- Psychological attributions dominated patients' explanations, with stress, emotional factors, rumination, depression, family loss and trauma most frequently cited.
- Gendered patterns emerged: women more often reported stress, sadness, anxiety and depression; men were about four times likelier to attribute vitiligo to genetics.
- Progression attributions were similar across gender, clustering around general psychological state, suggesting gender-responsive psychological assessment and integrated care pathways.
Psychol Health Med. 2026 May 31:1-16. doi: 10.1080/13548506.2026.2680333. Online ahead of print.
ABSTRACT
Vitiligo is a chronic immune-mediated dermatological condition with substantial psychosocial consequences. Patients’ explanatory models shape coping, treatment engagement and quality of life, but evidence on how these models vary by gender outside Western settings remains scarce. Drawing on the biopsychosocial model and the Common Sense Model of self-regulation, we mapped the perceived triggers and progression factors that Brazilian adults with vitiligo deploy when explaining their condition and tested whether men and women converge or diverge in those explanatory accounts. Cross-sectional online survey with a mixed-methods analytic strategy. The sample comprised 232 Brazilian adults with a dermatologist-confirmed diagnosis (68.5% women, M = 37.65 years, SD = 12.43). Open-ended responses to a single attribution prompt were coded inductively by two trained psychologists, with inter-rater agreement assessed by Cohen’s kappa and disagreements resolved through consensus.
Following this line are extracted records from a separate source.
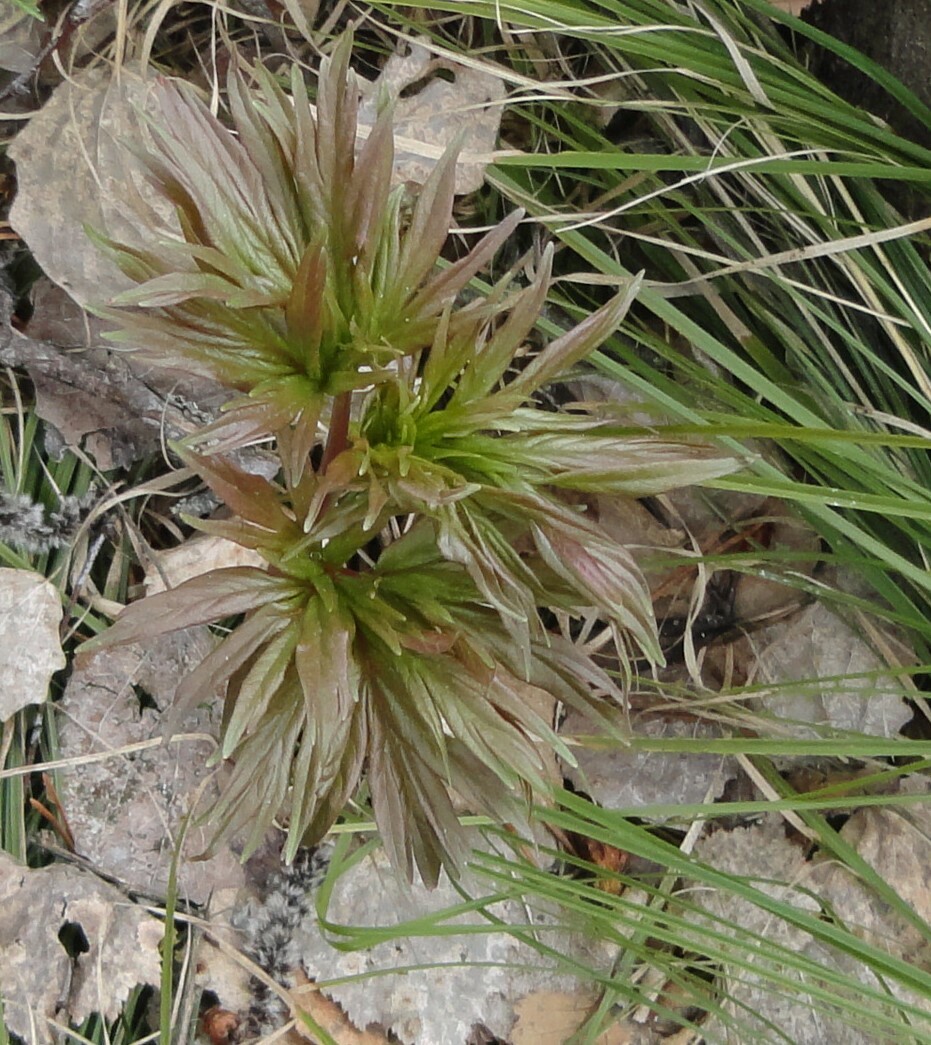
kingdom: Plantae
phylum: Tracheophyta
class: Magnoliopsida
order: Saxifragales
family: Paeoniaceae
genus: Paeonia
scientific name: Paeonia anomala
We computed code freq uencies overall and stratified by gender and used Similarity Analysis (IRaMuTeQ) to map co-occurrences between attributional themes and gender. Psychological attributions dominated the corpus. The most frequent codes were stress, emotional factors, rumination, genetics, depression, family loss and trauma. Within their gender, women cited stress, depression, sadness and anxiety more often than men did. Men were roughly four times more likely than women to cite genetic inheritance. Progression attributions clustered around generalized psychological state and were similar across gender. Brazilian adults with vitiligo construct gendered explanatory models that mirror broader cultural scripts about masculinity, femininity and the legitimacy of emotional disclosure. Care for vitiligo is likely to be improved by gender-responsive psychological assessment, validation of patient explanatory models and integrated dermatological-mental health pathways.